Today, Japanese mills run the show when it comes to selvedge denim. This has led to the belief that, after American mills opted to modernize their denim manufacturing process, they shipped all the older looms (the best at producing heavy selvedge) to Japan. It’s unclear how much truth there is in that rumor, though you’ll frequently see that even non-Japanese selvedge denim makers will use denim sourced from a Japanese mill. Alternatively, Cone Mills is one of the oldest jean manufacturers in the United States. You’ll frequently catch jean snobs exclaiming, “Oh, these are from Cone Mills. You simply can’t beat them when it comes to denim. Read more about Cone Mills via Rawr Denim.
Elhous’ Video Of Hand-Loomed Selvedge Denim Being Made
Your Selvedge Denim Shopping Guide
Enough reading about it, go out and get yourself a pair of selvedge denim jeans. Here’s a list of brands and stores that offer up a selection of selvedge denim. Click the links to buy.
The Big Three Brands (click the logo to visit their webstore):
But if you’re not going to go with the big three, there are a whole bunch of other brands that’ll do the trick.
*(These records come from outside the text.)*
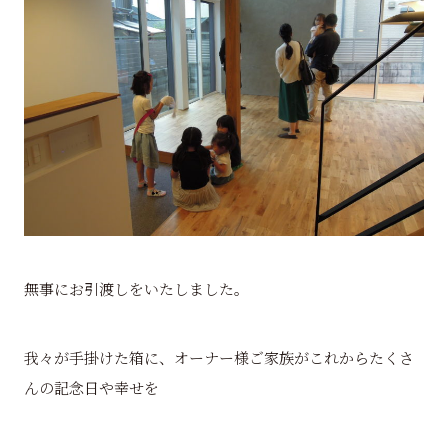
無事にお引渡しをいたしました。
我々が手掛けた箱に、オーナー様ご家族がこれからたくさ
んの記念日や幸せを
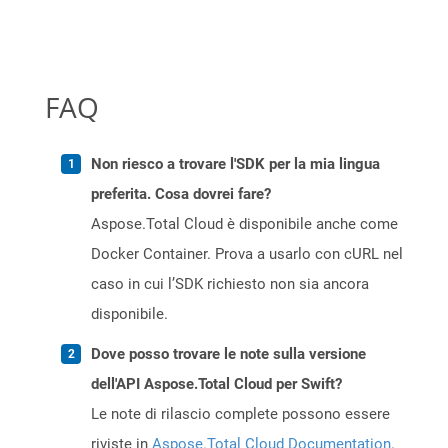
FAQ
Non riesco a trovare l'SDK per la mia lingua
preferita. Cosa dovrei fare?
Aspose.Total Cloud è disponibile anche come
Docker Container. Prova a usarlo con cURL nel
caso in cui l’SDK richiesto non sia ancora
disponibile.
Dove posso trovare le note sulla versione
dell'API Aspose.Total Cloud per Swift?
Le note di rilascio complete possono essere
riviste in
Aspose.Total Cloud Documentation
.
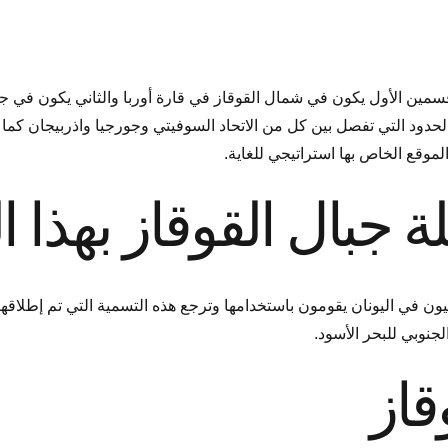
سمين الأول يكون في شمال القوقاز في قارة أوربا والثاني يكون في جن
الحدود التي تفصل بين كل من الاتحاد السوفيتي وجورجيا واذربيجان ك
جبال القوقاز بهذا ا
ون في اليونان يقومون باستخدامها وترجع هذه التسمية التي تم إطلاقها
نوبي للبحر الأسود.
قاز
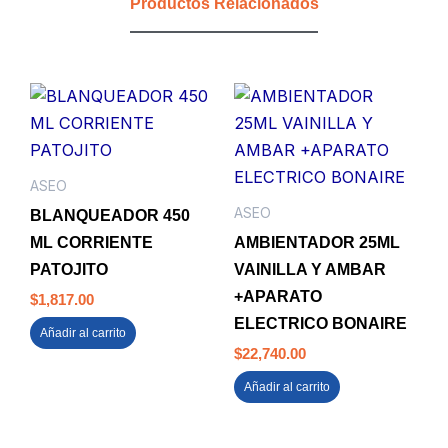
Productos Relacionados
cantidad
ASEO
ASEO
BLANQUEADOR 450
ML CORRIENTE
AMBIENTADOR 25ML
PATOJITO
VAINILLA Y AMBAR
+APARATO
$
1,817.00
ELECTRICO BONAIRE
Añadir al carrito
$
22,740.00
Añadir al carrito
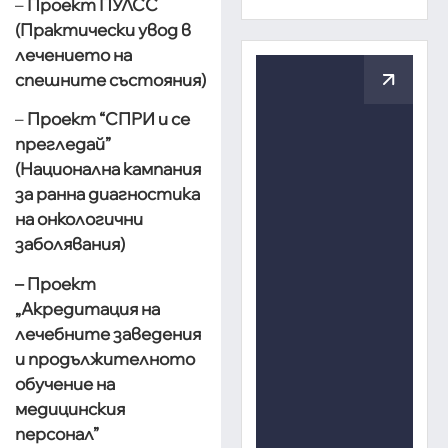
–
Проект
ПУЛСС
(Практически увод в
лечението на
спешните състояния)
–
Проект “СПРИ и се
прегледай”
(Национална кампания
за ранна диагностика
на онкологични
заболявания)
– Проект
„Aкредитация на
лечебните заведения
и продължителното
обучение на
медицинския
персонал”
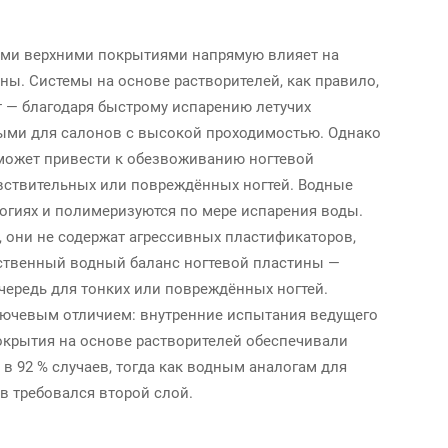
ми верхними покрытиями напрямую влияет на
ны. Системы на основе растворителей, как правило,
 — благодаря быстрому испарению летучих
ными для салонов с высокой проходимостью. Однако
 может привести к обезвоживанию ногтевой
увствительных или повреждённых ногтей. Водные
огиях и полимеризуются по мере испарения воды.
, они не содержат агрессивных пластификаторов,
тественный водный баланс ногтевой пластины —
чередь для тонких или повреждённых ногтей.
лючевым отличием: внутренние испытания ведущего
окрытия на основе растворителей обеспечивали
в 92 % случаев, тогда как водным аналогам для
в требовался второй слой.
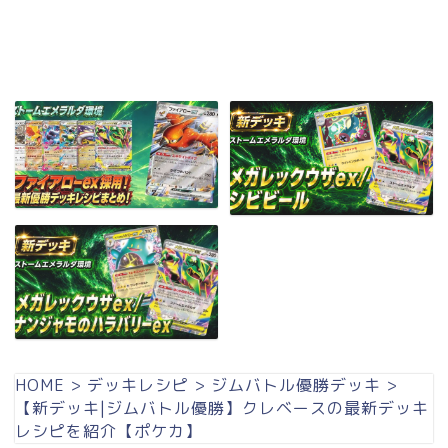
HOME
>
デッキレシピ
>
ジムバトル優勝デッキ
>
【新デッキ|ジムバトル優勝】クレベースの最新デッキ
レシピを紹介【ポケカ】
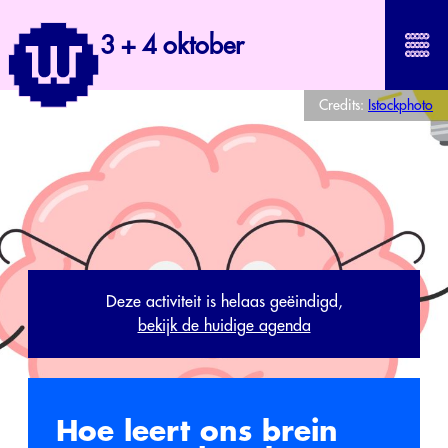
3 + 4 oktober
Credits:
Istockphoto
Deze activiteit is helaas geëindigd,
bekijk de huidige agenda
Hoe leert ons brein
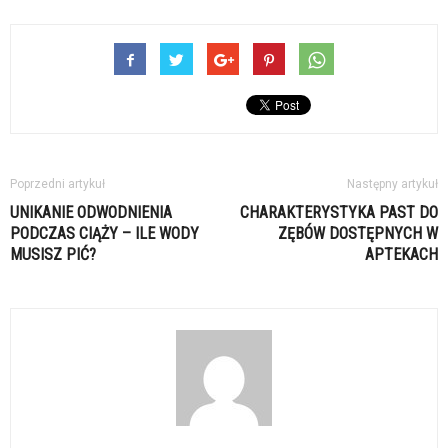
Poprzedni artykuł
Następny artykuł
UNIKANIE ODWODNIENIA
CHARAKTERYSTYKA PAST DO
PODCZAS CIĄŻY – ILE WODY
ZĘBÓW DOSTĘPNYCH W
MUSISZ PIĆ?
APTEKACH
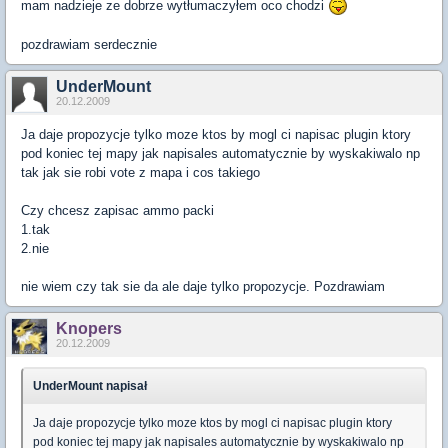
mam nadzieje ze dobrze wytłumaczyłem oco chodzi
pozdrawiam serdecznie
UnderMount
20.12.2009
Ja daje propozycje tylko moze ktos by mogl ci napisac plugin ktory
pod koniec tej mapy jak napisales automatycznie by wyskakiwalo np
tak jak sie robi vote z mapa i cos takiego
Czy chcesz zapisac ammo packi
1.tak
2.nie
nie wiem czy tak sie da ale daje tylko propozycje. Pozdrawiam
Knopers
20.12.2009
UnderMount napisał
Ja daje propozycje tylko moze ktos by mogl ci napisac plugin ktory
pod koniec tej mapy jak napisales automatycznie by wyskakiwalo np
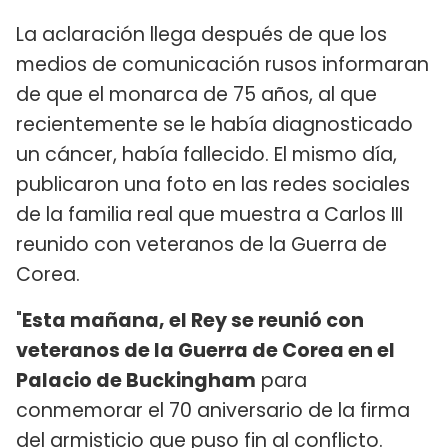
La aclaración llega después de que los
medios de comunicación rusos informaran
de que el monarca de 75 años, al que
recientemente se le había diagnosticado
un cáncer, había fallecido. El mismo día,
publicaron una foto en las redes sociales
de la familia real que muestra a Carlos III
reunido con veteranos de la Guerra de
Corea.
"
Esta mañana, el Rey se reunió con
veteranos de la Guerra de Corea en el
Palacio de Buckingham
para
conmemorar el 70 aniversario de la firma
del armisticio que puso fin al conflicto.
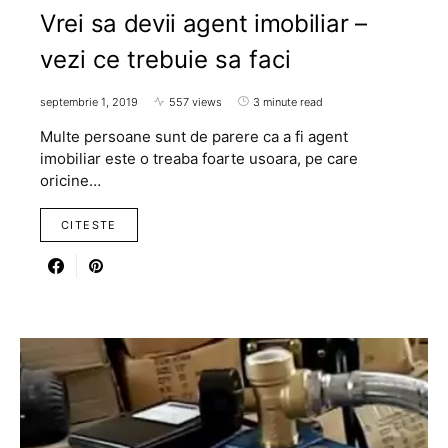
Vrei sa devii agent imobiliar –
vezi ce trebuie sa faci
septembrie 1, 2019
557 views
3 minute read
Multe persoane sunt de parere ca a fi agent
imobiliar este o treaba foarte usoara, pe care
oricine…
CITESTE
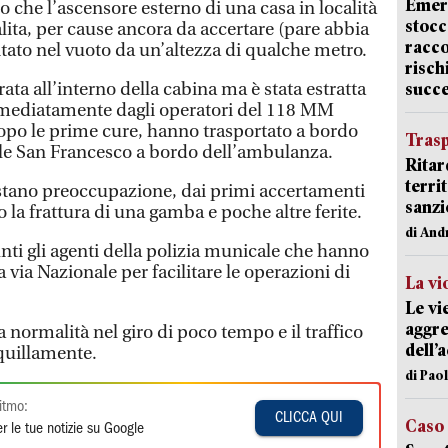
Emerg
 che l’ascensore esterno di una casa in località
stocc
lita, per cause ancora da accertare (pare abbia
racco
itato nel vuoto da un’altezza di qualche metro.
risch
ata all’interno della cabina ma è stata estratta
succ
immediatamente dagli operatori del 118 MM
opo le prime cure, hanno trasportato a bordo
Trasp
dale San Francesco a bordo dell’ambulanza.
Ritar
terri
stano preoccupazione, dai primi accertamenti
sanzi
 la frattura di una gamba e poche altre ferite.
di And
nti gli agenti della polizia municale che hanno
la via Nazionale per facilitare le operazioni di
La vi
Le vi
aggre
a normalità nel giro di poco tempo e il traffico
dell’
nquillamente.
di Pao
itmo:
CLICCA QUI
Caso
r le tue notizie su Google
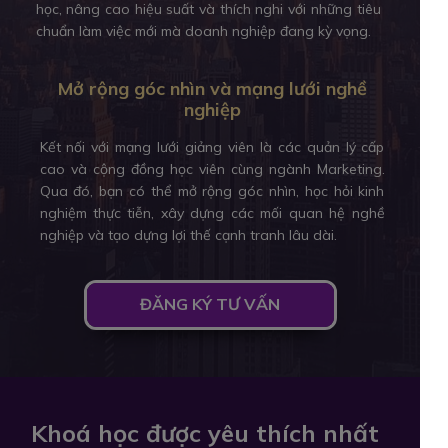
học, nâng cao hiệu suất và thích nghi với những tiêu
chuẩn làm việc mới mà doanh nghiệp đang kỳ vọng.
Mở rộng góc nhìn và mạng lưới nghề
nghiệp
Kết nối với mạng lưới giảng viên là các quản lý cấp
cao và cộng đồng học viên cùng ngành Marketing.
Qua đó, bạn có thể mở rộng góc nhìn, học hỏi kinh
nghiệm thực tiễn, xây dựng các mối quan hệ nghề
nghiệp và tạo dựng lợi thế cạnh tranh lâu dài.
ĐĂNG KÝ TƯ VẤN
Khoá học được yêu thích nhất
Jean snobs who are anti-A.P.C. usually swear by Double RL & Co.. For classic American designs, get Raleigh Denim, Mister Freedom, Noble Denim and Imogene + Willie.
For a more modern jean sensibility, go with Nudie Jeans Co., 3Sixteen, Baldwin, Natural Selection, Maiden Noir or Apolis. And rounding out our list are a collection of Japanese and Japanese-made brands who have taken the selvedge denim market by storm: Neighborhood, Samurai Jeans, Pure Blue Japan, Oni Shoai, Studio D’Artisan, Denim Demon Jeans and Skull Jeans.
Stores (click the image to visit their webstore):
Blue In Green
Brooklyn Denim Co.
SlamXHype’s Perfect Pair Of Selvedge Denim
A.P.C’s selvedge collection is basically perfect. The range of washes from classic Indigo to Noir Black, the cut of New Standard to Petite New Standard to New Cure, the 4-button fly, the 13-oz weight that you can wear in both summer and winter, it’s all on point. However, there are places for improvement.
The length-at-purchase is too short: If you buy a 30″ waist, the inseam is also 32″. We’d like to see a longer at-purchase inseam so that you can have the choice to leave the jean long and have the punch effect around the ankle or tailor to your desired length. Example: 3Sixteen.
The comfort-at-purchase is deplorable: People, especially jean snobs, say the best part of a worn-in pair of A.P.C.s is that you earned it. But there’s no reason selvedge can’t be comfortable from the jump. Example: Nudie.
The pockets are too shallow: The front pockets of A.P.C.s are too shallow and too tightly bound to be practical and end up adding another uncomfortable aspect to wearing them. Yes, the pockets are tight to keep them from becoming too loose as they wear, but it’s ridiculous. There needs to be a deeper pocket. Example: Naked & Famous.
The rivets and buttons are too branded: A.P.C. engraves their rivets and buttons with “A.P.C. rue Madame près du Luxembourg”, we’d prefer a more subtle option done with the old school copper hardware. Example: J.Crew.